Of course, Luis’s announcement that they were already married had caused some shock and consternation, but, once the surprise had died down, no one had truly minded. Instead, every one of their guests had been only too happy to attend the ceremony in the cathedral—only now the ceremony was to mark not their wedding but the renewal of their vows and to have their marriage blessed by the archbishop.

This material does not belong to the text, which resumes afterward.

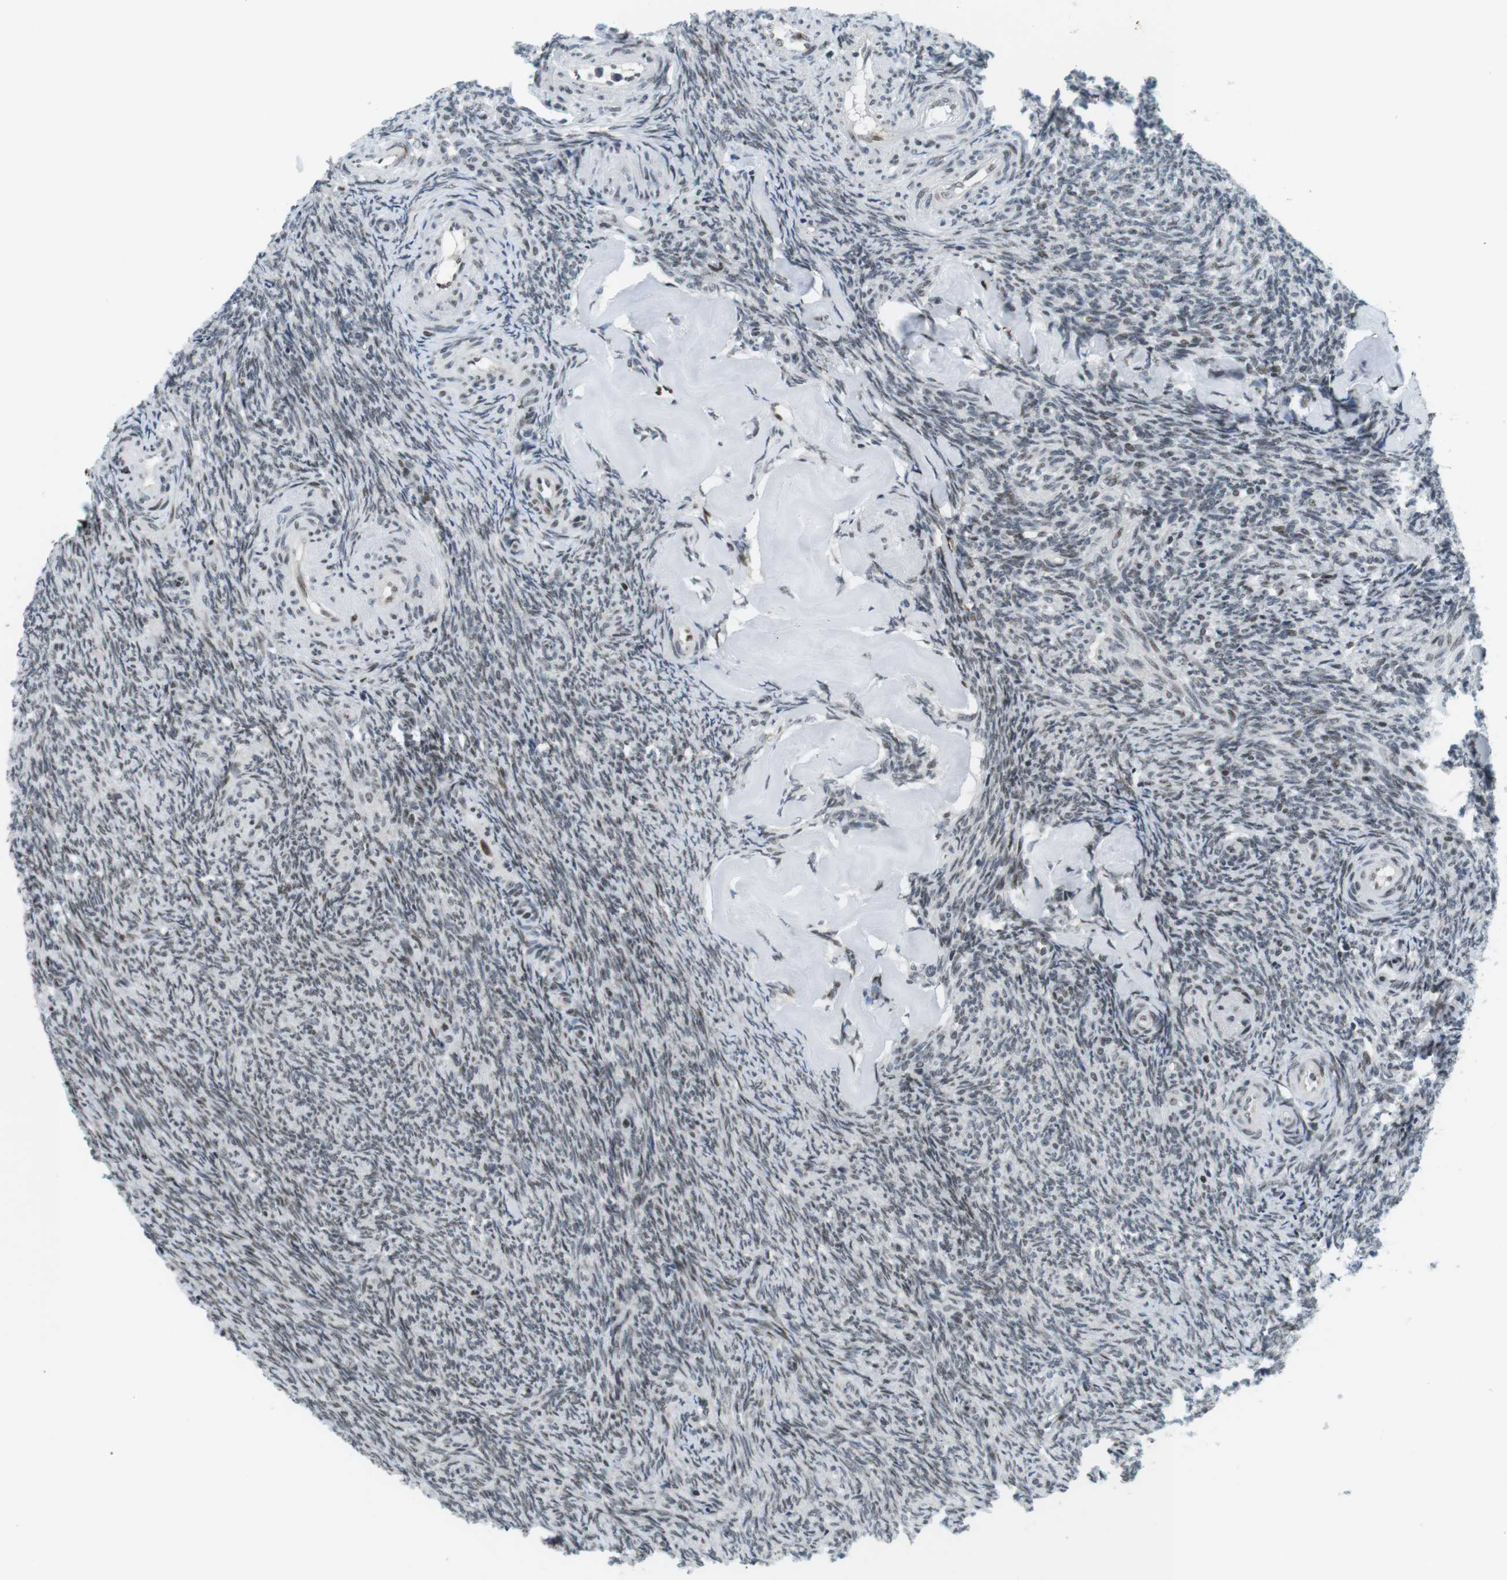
{"staining": {"intensity": "weak", "quantity": "25%-75%", "location": "cytoplasmic/membranous"}, "tissue": "ovary", "cell_type": "Follicle cells", "image_type": "normal", "snomed": [{"axis": "morphology", "description": "Normal tissue, NOS"}, {"axis": "topography", "description": "Ovary"}], "caption": "Brown immunohistochemical staining in normal ovary exhibits weak cytoplasmic/membranous positivity in approximately 25%-75% of follicle cells. The staining is performed using DAB brown chromogen to label protein expression. The nuclei are counter-stained blue using hematoxylin.", "gene": "CDC27", "patient": {"sex": "female", "age": 41}}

‘Tired?’ Luis questioned softly, hearing her sigh.
‘A little.’ Isabelle nodded. ‘It is very late.’
In Spanish style, the ceremony hadn’t started until seven in the evening and there had been a huge party to which all the village had been invited.
‘I’ve danced my feet off.’ She laughed, reaching up to unpin the beautiful lace mantilla she had worn instead of a traditional veil and then rubbing her temples wearily. ‘And my ears are still ringing from all the fireworks.’
The first firecrackers had been set off as they had emerged from the cathedral and the explosions had continued all through the night, only dying away, reluctantly, as the faint pink threads of dawn had begun to creep through the night sky.
‘It was a wonderful day!’
Through slightly misty eyes she looked down at her hand, softly touching the ring that gleamed there. A new ring for a new beginning.
It was of an unusual design, two hands holding a heart between them. And inside the ring was engraved the words, ‘No tengo nada, porque darte.’ The design was taken, Luis had told her, from a ring that had been found in a sunken Spanish galleon. And the words meant, ‘I have nothing, for it is given unto you.’